La concessione delle attenuanti generiche si è fondata su altre considerazioni e specialmente su una rivalutazione dei fattori emotivi – analoga a quelle comparse in altre recentissime pronunzie di merito – che riflette il mutamento di ampia portata sulla valutazione dei fattori psichici (costituenti o meno infermità) nella criminogenesi, come evidenziato nella più recente giurisprudenza della Suprema Corte. Comunque il risultato fattuale suggerisce qualche ulteriore riflessione.

Senza dubbio considerazioni di politica criminale e sociologia del diritto non possono entrare - se non latu sensu - nel percorso motivazionale di una sentenza. Ma quanto accade nel caso in esame (e in numerosi altri simili) è che la decisione interviene sull'assetto già fortemente premiale del rito abbreviato, per cui pochi passi di una dialettica giuridica formalmente ineccepibile implicano un esito comunicativo drammatico: la discesa lineare dall'ergastolo a sedici anni di reclusione, con ogni probabilità ulteriormente ridotti in sede di esecuzione. Le implicazioni in termini di seconda vittimizzazione dei familiari e soprattutto di vulnus alla percezione sociale della funzione giudiziaria sono potenzialmente pesanti.

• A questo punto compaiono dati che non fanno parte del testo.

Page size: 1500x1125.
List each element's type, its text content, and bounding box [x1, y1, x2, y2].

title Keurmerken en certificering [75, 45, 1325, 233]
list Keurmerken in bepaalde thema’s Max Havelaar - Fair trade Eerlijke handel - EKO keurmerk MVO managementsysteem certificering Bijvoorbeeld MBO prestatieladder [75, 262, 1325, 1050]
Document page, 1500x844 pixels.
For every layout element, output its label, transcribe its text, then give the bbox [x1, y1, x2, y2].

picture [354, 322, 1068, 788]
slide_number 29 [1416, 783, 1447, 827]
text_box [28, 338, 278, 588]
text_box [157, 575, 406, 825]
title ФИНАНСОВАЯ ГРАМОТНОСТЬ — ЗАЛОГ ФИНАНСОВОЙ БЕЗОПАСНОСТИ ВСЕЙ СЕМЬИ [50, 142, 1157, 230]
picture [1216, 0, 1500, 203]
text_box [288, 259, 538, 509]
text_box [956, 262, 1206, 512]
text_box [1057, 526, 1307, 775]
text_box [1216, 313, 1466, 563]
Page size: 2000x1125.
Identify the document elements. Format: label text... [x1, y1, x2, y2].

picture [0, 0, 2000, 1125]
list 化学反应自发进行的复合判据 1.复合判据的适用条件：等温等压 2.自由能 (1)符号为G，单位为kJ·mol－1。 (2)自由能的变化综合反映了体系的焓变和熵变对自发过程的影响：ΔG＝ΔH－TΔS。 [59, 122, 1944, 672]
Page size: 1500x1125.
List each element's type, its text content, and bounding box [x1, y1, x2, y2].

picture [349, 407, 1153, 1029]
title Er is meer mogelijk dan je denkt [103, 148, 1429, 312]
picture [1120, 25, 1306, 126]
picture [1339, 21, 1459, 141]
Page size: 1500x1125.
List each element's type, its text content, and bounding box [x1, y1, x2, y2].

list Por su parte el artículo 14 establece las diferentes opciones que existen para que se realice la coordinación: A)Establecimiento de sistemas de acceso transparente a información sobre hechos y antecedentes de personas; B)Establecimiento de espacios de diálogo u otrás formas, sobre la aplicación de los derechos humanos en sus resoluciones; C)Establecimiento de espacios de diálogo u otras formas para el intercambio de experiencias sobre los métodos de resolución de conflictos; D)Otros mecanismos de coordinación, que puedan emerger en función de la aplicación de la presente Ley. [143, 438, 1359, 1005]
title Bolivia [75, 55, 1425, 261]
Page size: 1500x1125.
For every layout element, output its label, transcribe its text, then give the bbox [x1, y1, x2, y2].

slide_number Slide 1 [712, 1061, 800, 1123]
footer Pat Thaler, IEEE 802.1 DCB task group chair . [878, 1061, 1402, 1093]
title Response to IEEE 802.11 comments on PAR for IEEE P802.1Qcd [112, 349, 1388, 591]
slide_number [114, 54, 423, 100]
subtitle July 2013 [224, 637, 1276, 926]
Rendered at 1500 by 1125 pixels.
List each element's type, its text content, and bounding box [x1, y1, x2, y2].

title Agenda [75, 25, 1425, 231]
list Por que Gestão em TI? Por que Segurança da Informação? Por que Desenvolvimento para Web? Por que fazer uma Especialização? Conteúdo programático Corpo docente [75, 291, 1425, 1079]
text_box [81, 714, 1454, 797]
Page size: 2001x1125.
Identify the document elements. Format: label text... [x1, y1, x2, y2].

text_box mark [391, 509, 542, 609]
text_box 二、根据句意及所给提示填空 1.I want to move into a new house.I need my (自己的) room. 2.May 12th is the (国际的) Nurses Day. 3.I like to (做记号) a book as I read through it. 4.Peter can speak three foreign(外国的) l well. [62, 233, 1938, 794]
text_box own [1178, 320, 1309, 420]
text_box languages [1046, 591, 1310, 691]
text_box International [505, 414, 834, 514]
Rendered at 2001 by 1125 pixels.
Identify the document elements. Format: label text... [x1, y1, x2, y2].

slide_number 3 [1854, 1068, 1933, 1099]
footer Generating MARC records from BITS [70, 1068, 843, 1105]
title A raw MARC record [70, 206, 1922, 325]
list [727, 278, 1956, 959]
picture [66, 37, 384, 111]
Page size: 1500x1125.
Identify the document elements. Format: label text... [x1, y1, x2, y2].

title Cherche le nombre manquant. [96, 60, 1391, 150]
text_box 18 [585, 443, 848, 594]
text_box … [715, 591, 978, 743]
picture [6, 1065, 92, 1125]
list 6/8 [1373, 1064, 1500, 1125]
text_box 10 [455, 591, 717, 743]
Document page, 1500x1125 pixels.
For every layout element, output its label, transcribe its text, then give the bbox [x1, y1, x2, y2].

Il problema di fondo deriva da una verità che la magistratura giudicante sembra spesso eludere: il fatto cioè che l'esito definitivo della vicenda processuale ormai non segna più il destino ultimo del reo. Da parecchi anni, in conseguenza delle innovazioni introdotte nell'ordinamento penitenziario, la pena ha dimesso la sua rigidità per assumere una natura essenzialmente negoziale che può portare a modificarla e ridurla significativamente, nel solco di un percorso dialettico, in conseguenza della condotta e delle scelte poste in essere dal condannato. Ne deriva che, almeno nei casi di delitti particolarmente gravi sotto il profilo sociale e criminologico, potrebbe essere più ragionevole dimettere alla fase dell'esecuzione valutazioni pro reo che proprio in un contesto di protratta osservazione nel tempo possono trovare più affidabile fondamento prognostico e offrire più forti motivazioni alle legittime aspirazioni di reinserimento sociale.

Guida all'approfondimento

Barbieri, Una verosimile chiave di lettura del c.d. reato d'impeto: la causalità come “gnommero”, in Rassegna italiana di criminologia, 2017, 96 ss.; Corsa, Disagio psichico e devianza, in Martucci, Riponti, Nuove pagine di criminologia, Assago (MI), 2017, 65 ss.; Martucci, Neuroscienze e processo penale. Profili applicativi e giurisprudenziali, Vicalvi (FR), 2015.

In giurisprudenza sugli stati emotivi e passionali in relazione alla responsabilità penale: Cass., 5 aprile 2013, n. 7272; 7 luglio 2016, n. 27932; 5 febbraio 2018, n. 5299.